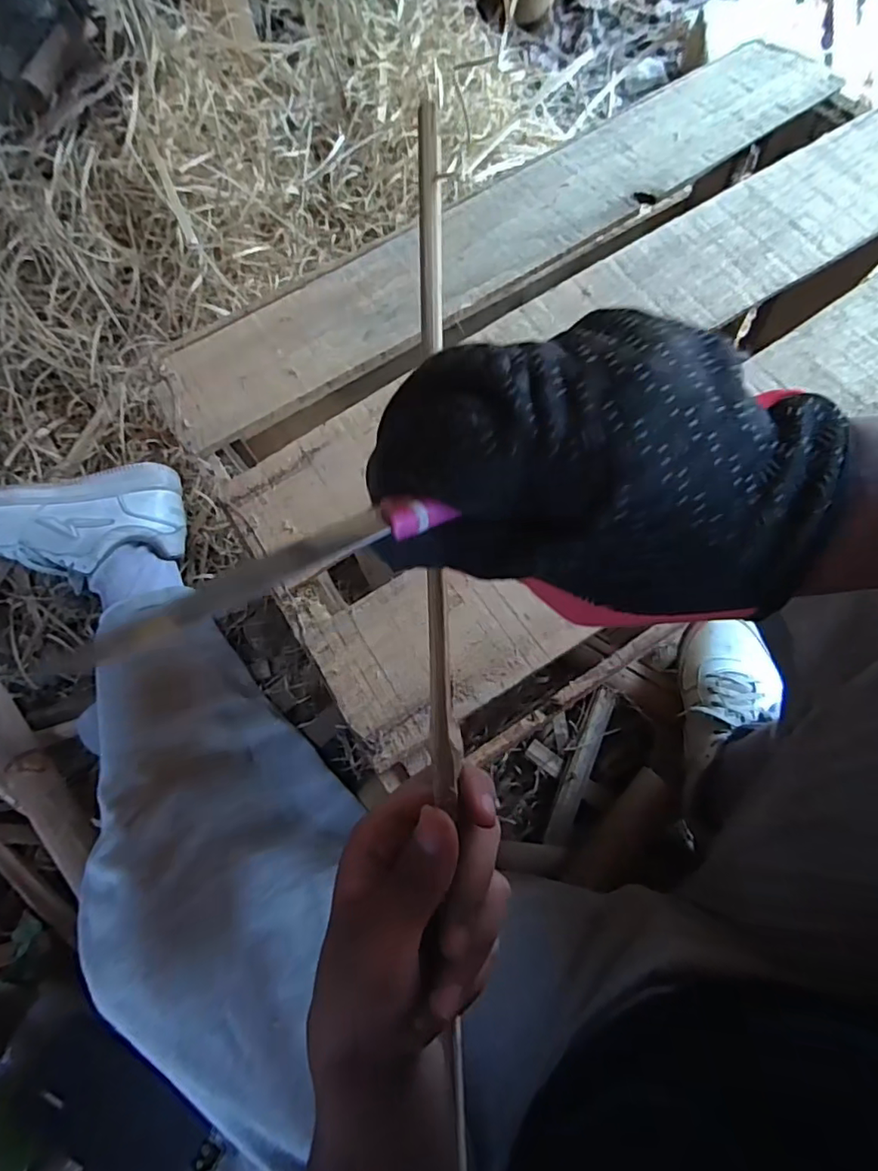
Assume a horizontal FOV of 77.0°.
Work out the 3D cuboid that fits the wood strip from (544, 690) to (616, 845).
[{"bbox_3d":[0.162,0.204,0.627,0.025,0.006,0.180,19,75,21],"label":"wood strip"}]

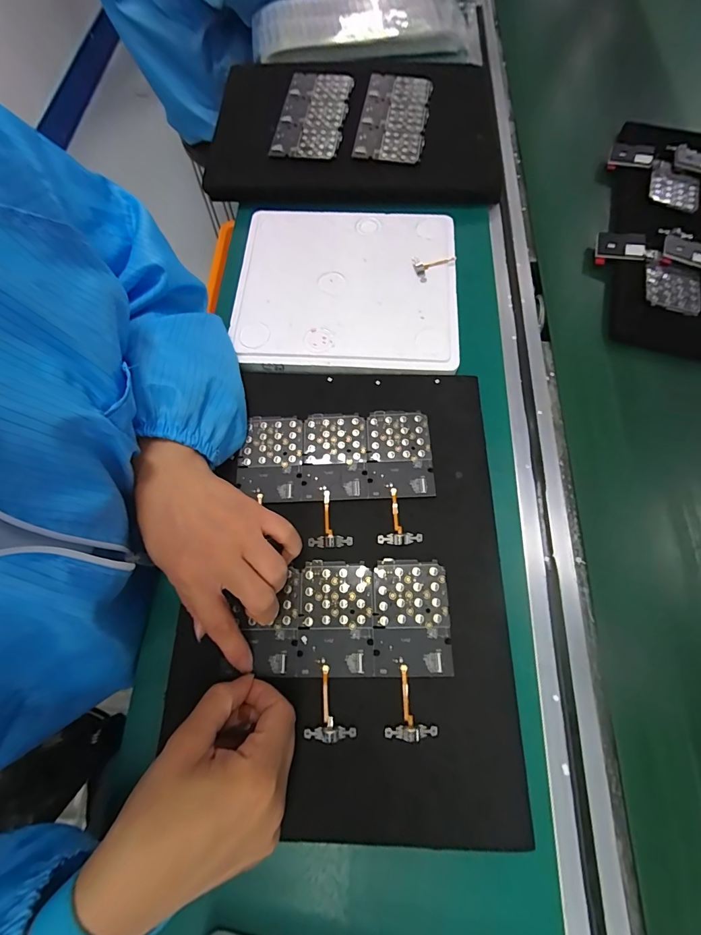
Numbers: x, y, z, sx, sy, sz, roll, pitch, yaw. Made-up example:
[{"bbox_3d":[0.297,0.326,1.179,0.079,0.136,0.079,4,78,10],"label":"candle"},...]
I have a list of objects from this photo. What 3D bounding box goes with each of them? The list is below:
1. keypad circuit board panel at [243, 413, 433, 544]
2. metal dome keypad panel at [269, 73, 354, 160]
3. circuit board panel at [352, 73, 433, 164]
[{"bbox_3d":[-0.013,0.007,0.320,0.160,0.004,0.110,1,71,0],"label":"keypad circuit board panel"},{"bbox_3d":[-0.046,-0.442,0.475,0.080,0.011,0.152,8,72,3],"label":"metal dome keypad panel"},{"bbox_3d":[0.054,-0.432,0.468,0.080,0.008,0.158,9,72,3],"label":"circuit board panel"}]

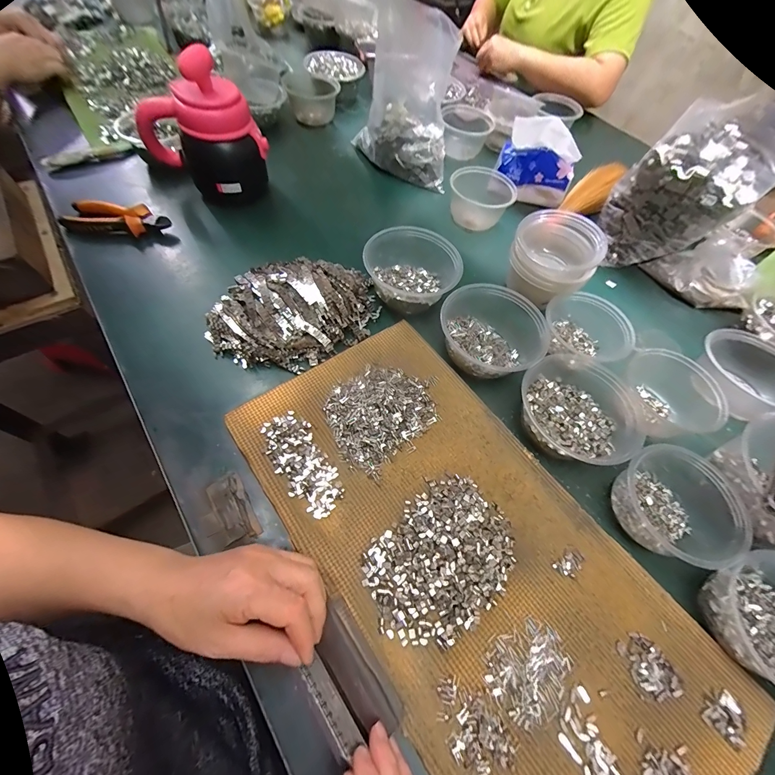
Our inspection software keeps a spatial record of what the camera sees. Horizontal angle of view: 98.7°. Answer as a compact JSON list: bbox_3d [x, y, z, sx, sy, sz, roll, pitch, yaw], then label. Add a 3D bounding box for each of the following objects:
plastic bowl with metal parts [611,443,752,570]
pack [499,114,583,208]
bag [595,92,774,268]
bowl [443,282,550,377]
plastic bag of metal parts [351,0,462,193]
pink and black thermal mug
[{"bbox_3d":[0.299,0.121,0.344,0.101,0.056,0.108,2,62,-4],"label":"plastic bowl with metal parts"},{"bbox_3d":[0.275,-0.416,0.611,0.145,0.116,0.060,29,63,10],"label":"pack"},{"bbox_3d":[0.464,-0.301,0.527,0.145,0.192,0.163,-26,67,-21],"label":"bag"},{"bbox_3d":[0.136,-0.082,0.438,0.132,0.061,0.137,4,60,-6],"label":"bowl"},{"bbox_3d":[0.029,-0.519,0.602,0.176,0.201,0.171,3,60,-1],"label":"plastic bag of metal parts"},{"bbox_3d":[-0.292,-0.398,0.514,0.153,0.178,0.129,36,62,13],"label":"pink and black thermal mug"}]

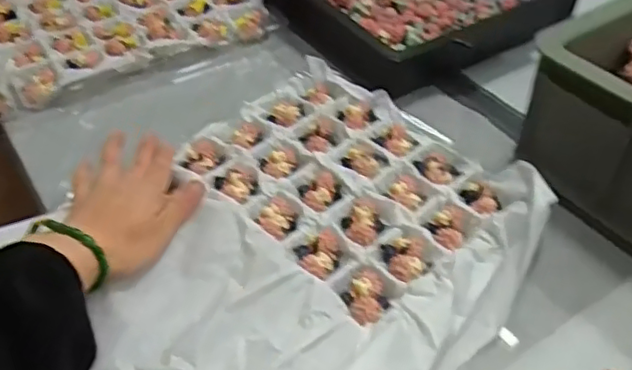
#####
▸ WORK INSTRUCTION: Each record is to be restated word for word; no picture goes in.

▸ WRITTEN ANSWER:
Assume a horizontal FOV of 77.0°.
Work out the 3D cuboid that fits the wood strip from (544, 690) to (616, 845).
[{"bbox_3d":[0.162,0.204,0.627,0.025,0.006,0.180,19,75,21],"label":"wood strip"}]

Numbers: x, y, z, sx, sy, sz, roll, pitch, yaw. Made-up example:
[{"bbox_3d":[0.297,0.326,1.179,0.079,0.136,0.079,4,78,10],"label":"candle"},...]
I have a list of objects from this photo. What 3D bounding box goes with each of them? The list is below:
1. keypad circuit board panel at [243, 413, 433, 544]
2. metal dome keypad panel at [269, 73, 354, 160]
3. circuit board panel at [352, 73, 433, 164]
[{"bbox_3d":[-0.013,0.007,0.320,0.160,0.004,0.110,1,71,0],"label":"keypad circuit board panel"},{"bbox_3d":[-0.046,-0.442,0.475,0.080,0.011,0.152,8,72,3],"label":"metal dome keypad panel"},{"bbox_3d":[0.054,-0.432,0.468,0.080,0.008,0.158,9,72,3],"label":"circuit board panel"}]

Our inspection software keeps a spatial record of what the camera sees. Horizontal angle of view: 98.7°. Answer as a compact JSON list: bbox_3d [x, y, z, sx, sy, sz, roll, pitch, yaw], then label. Add a 3D bounding box for each of the following objects:
plastic bowl with metal parts [611,443,752,570]
pack [499,114,583,208]
bag [595,92,774,268]
bowl [443,282,550,377]
plastic bag of metal parts [351,0,462,193]
pink and black thermal mug
[{"bbox_3d":[0.299,0.121,0.344,0.101,0.056,0.108,2,62,-4],"label":"plastic bowl with metal parts"},{"bbox_3d":[0.275,-0.416,0.611,0.145,0.116,0.060,29,63,10],"label":"pack"},{"bbox_3d":[0.464,-0.301,0.527,0.145,0.192,0.163,-26,67,-21],"label":"bag"},{"bbox_3d":[0.136,-0.082,0.438,0.132,0.061,0.137,4,60,-6],"label":"bowl"},{"bbox_3d":[0.029,-0.519,0.602,0.176,0.201,0.171,3,60,-1],"label":"plastic bag of metal parts"},{"bbox_3d":[-0.292,-0.398,0.514,0.153,0.178,0.129,36,62,13],"label":"pink and black thermal mug"}]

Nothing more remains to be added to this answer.